Task instructions: Nothing but the images should be left out when the entries are restated word for word.

Records for processing:
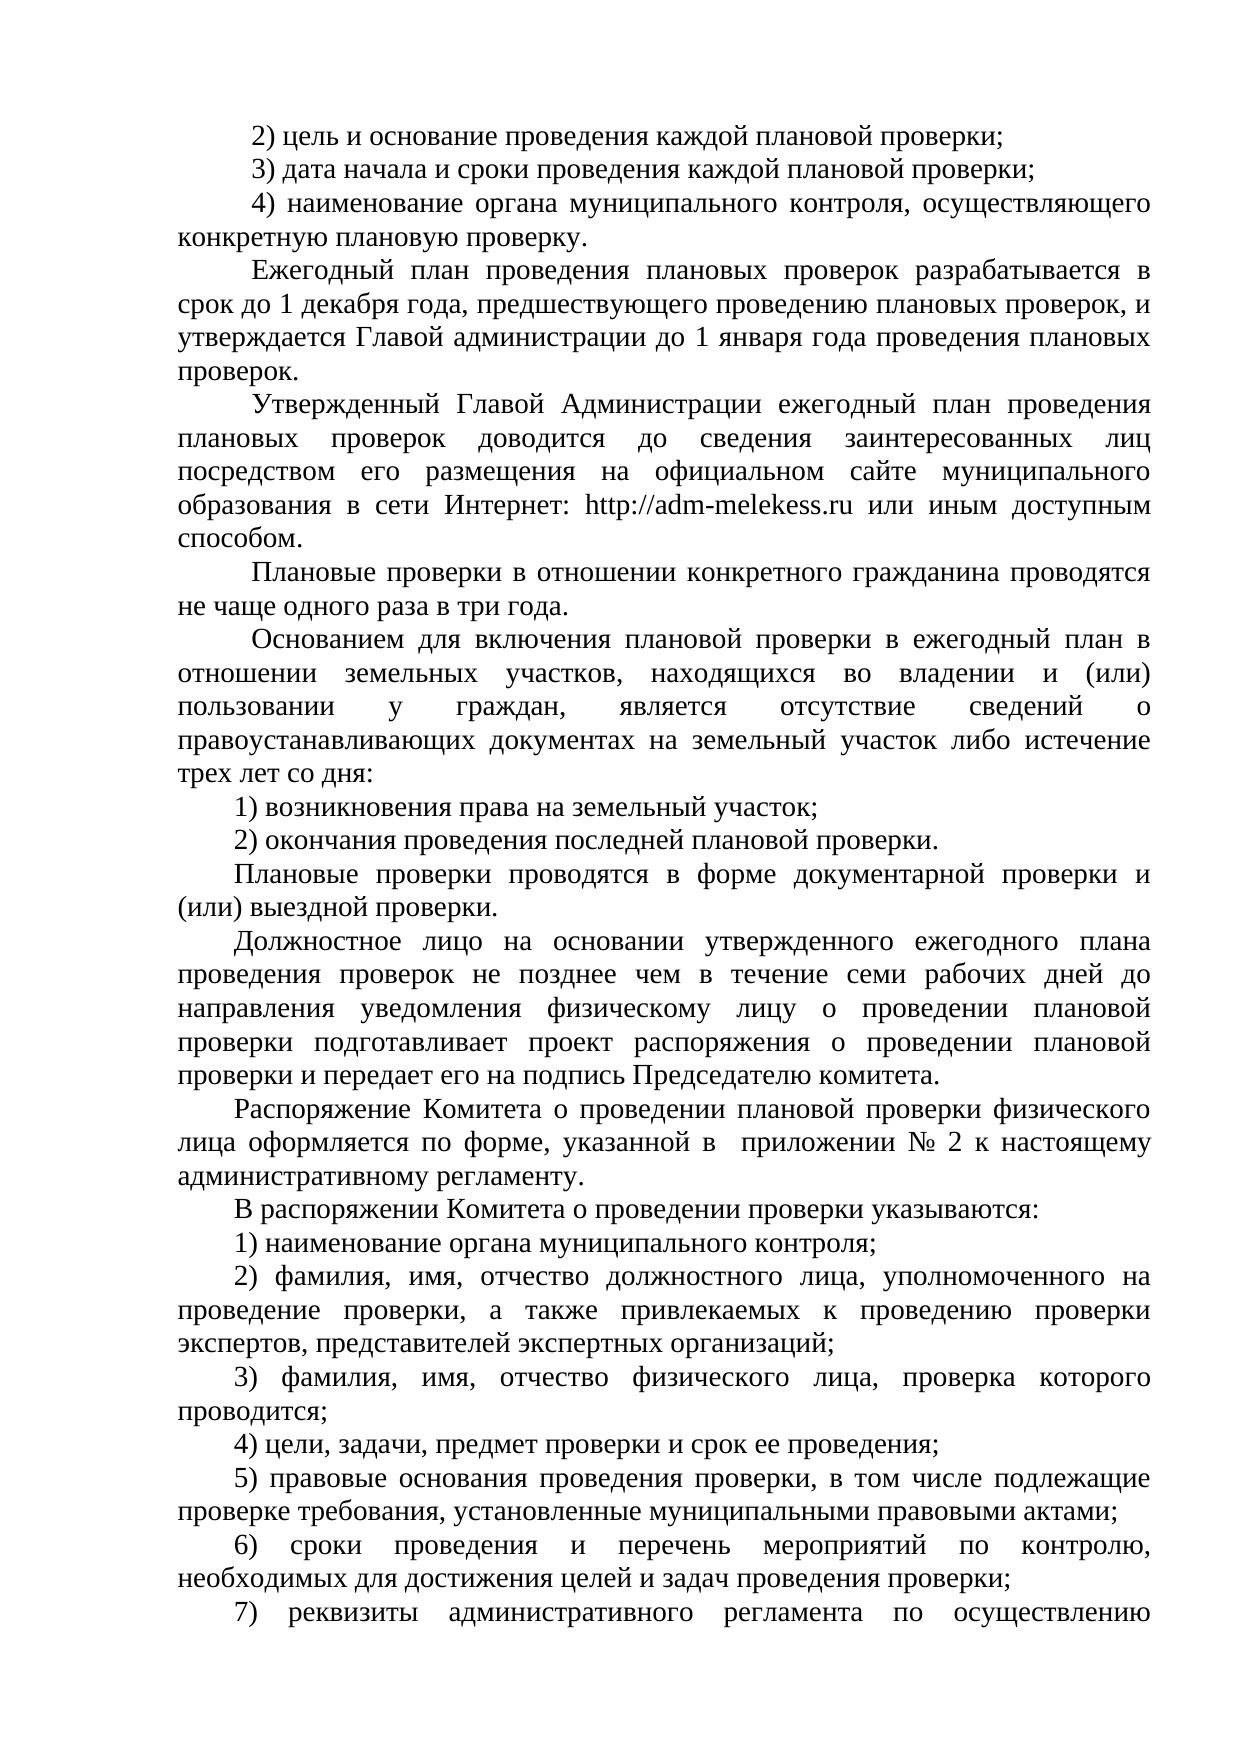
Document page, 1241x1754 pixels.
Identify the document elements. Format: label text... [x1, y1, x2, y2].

text Основанием для включения плановой проверки в ежегодный план в отношении земельных участков, находящихся во владении и (или) пользовании у граждан, является отсутствие сведений о правоустанавливающих документах на земельный участок либо истечение трех лет со дня: [177, 621, 1152, 789]
text 1) наименование органа муниципального контроля; [177, 1225, 1152, 1258]
text Утвержденный Главой Администрации ежегодный план проведения плановых проверок доводится до сведения заинтересованных лиц посредством его размещения на официальном сайте муниципального образования в сети Интернет: http://adm-melekess.ru или иным доступным способом. [177, 386, 1152, 554]
text В распоряжении Комитета о проведении проверки указываются: [177, 1191, 1152, 1225]
text 4) цели, задачи, предмет проверки и срок ее проведения; [177, 1426, 1152, 1460]
text 2) окончания проведения последней плановой проверки. [177, 822, 1152, 856]
text 5) правовые основания проведения проверки, в том числе подлежащие проверке требования, установленные муниципальными правовыми актами; [177, 1460, 1152, 1527]
text 6) сроки проведения и перечень мероприятий по контролю, необходимых для достижения целей и задач проведения проверки; [177, 1527, 1152, 1594]
text 1) возникновения права на земельный участок; [177, 789, 1152, 822]
text 2) цель и основание проведения каждой плановой проверки; [177, 118, 1152, 152]
text Должностное лицо на основании утвержденного ежегодного плана проведения проверок не позднее чем в течение семи рабочих дней до направления уведомления физическому лицу о проведении плановой проверки подготавливает проект распоряжения о проведении плановой проверки и передает его на подпись Председателю комитета. [177, 923, 1152, 1091]
text 3) фамилия, имя, отчество физического лица, проверка которого проводится; [177, 1359, 1152, 1426]
text 2) фамилия, имя, отчество должностного лица, уполномоченного на проведение проверки, а также привлекаемых к проведению проверки экспертов, представителей экспертных организаций; [177, 1258, 1152, 1359]
text Ежегодный план проведения плановых проверок разрабатывается в срок до 1 декабря года, предшествующего проведению плановых проверок, и утверждается Главой администрации до 1 января года проведения плановых проверок. [177, 252, 1152, 386]
text Распоряжение Комитета о проведении плановой проверки физического лица оформляется по форме, указанной в приложении № 2 к настоящему административному регламенту. [177, 1091, 1152, 1191]
text Плановые проверки проводятся в форме документарной проверки и (или) выездной проверки. [177, 856, 1152, 923]
text 4) наименование органа муниципального контроля, осуществляющего конкретную плановую проверку. [177, 185, 1152, 252]
text Плановые проверки в отношении конкретного гражданина проводятся не чаще одного раза в три года. [177, 554, 1152, 621]
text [177, 1594, 1152, 1627]
text 3) дата начала и сроки проведения каждой плановой проверки; [177, 152, 1152, 185]
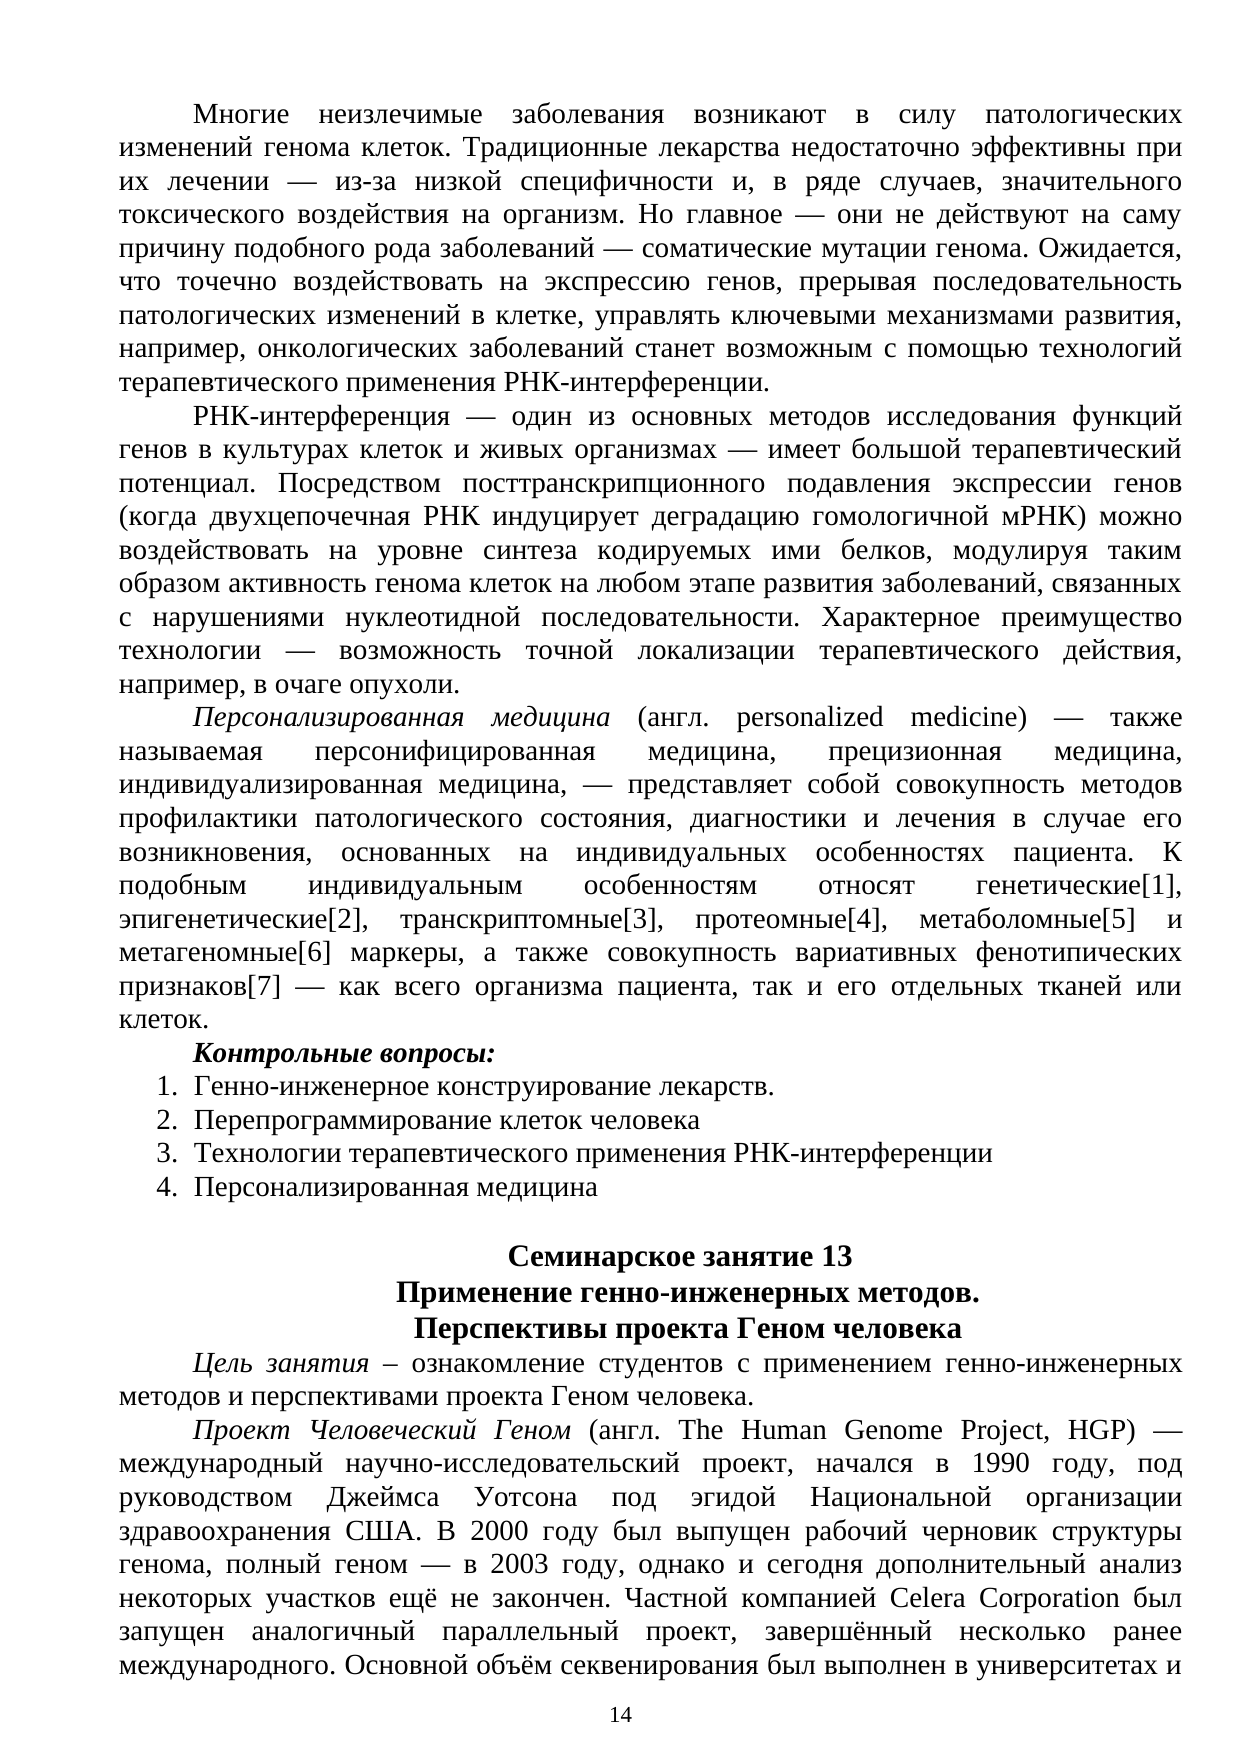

Solution:
Document page, 1241x1754 pixels.
Identify the document elements. Format: label text... [x1, y1, x2, y2].

text Основанием для включения плановой проверки в ежегодный план в отношении земельных участков, находящихся во владении и (или) пользовании у граждан, является отсутствие сведений о правоустанавливающих документах на земельный участок либо истечение трех лет со дня: [177, 621, 1152, 789]
text 1) наименование органа муниципального контроля; [177, 1225, 1152, 1258]
text Утвержденный Главой Администрации ежегодный план проведения плановых проверок доводится до сведения заинтересованных лиц посредством его размещения на официальном сайте муниципального образования в сети Интернет: http://adm-melekess.ru или иным доступным способом. [177, 386, 1152, 554]
text В распоряжении Комитета о проведении проверки указываются: [177, 1191, 1152, 1225]
text 4) цели, задачи, предмет проверки и срок ее проведения; [177, 1426, 1152, 1460]
text 2) окончания проведения последней плановой проверки. [177, 822, 1152, 856]
text 5) правовые основания проведения проверки, в том числе подлежащие проверке требования, установленные муниципальными правовыми актами; [177, 1460, 1152, 1527]
text 6) сроки проведения и перечень мероприятий по контролю, необходимых для достижения целей и задач проведения проверки; [177, 1527, 1152, 1594]
text 1) возникновения права на земельный участок; [177, 789, 1152, 822]
text 2) цель и основание проведения каждой плановой проверки; [177, 118, 1152, 152]
text Должностное лицо на основании утвержденного ежегодного плана проведения проверок не позднее чем в течение семи рабочих дней до направления уведомления физическому лицу о проведении плановой проверки подготавливает проект распоряжения о проведении плановой проверки и передает его на подпись Председателю комитета. [177, 923, 1152, 1091]
text 3) фамилия, имя, отчество физического лица, проверка которого проводится; [177, 1359, 1152, 1426]
text 2) фамилия, имя, отчество должностного лица, уполномоченного на проведение проверки, а также привлекаемых к проведению проверки экспертов, представителей экспертных организаций; [177, 1258, 1152, 1359]
text Ежегодный план проведения плановых проверок разрабатывается в срок до 1 декабря года, предшествующего проведению плановых проверок, и утверждается Главой администрации до 1 января года проведения плановых проверок. [177, 252, 1152, 386]
text Распоряжение Комитета о проведении плановой проверки физического лица оформляется по форме, указанной в приложении № 2 к настоящему административному регламенту. [177, 1091, 1152, 1191]
text Плановые проверки проводятся в форме документарной проверки и (или) выездной проверки. [177, 856, 1152, 923]
text 4) наименование органа муниципального контроля, осуществляющего конкретную плановую проверку. [177, 185, 1152, 252]
text Плановые проверки в отношении конкретного гражданина проводятся не чаще одного раза в три года. [177, 554, 1152, 621]
text [177, 1594, 1152, 1627]
text 3) дата начала и сроки проведения каждой плановой проверки; [177, 152, 1152, 185]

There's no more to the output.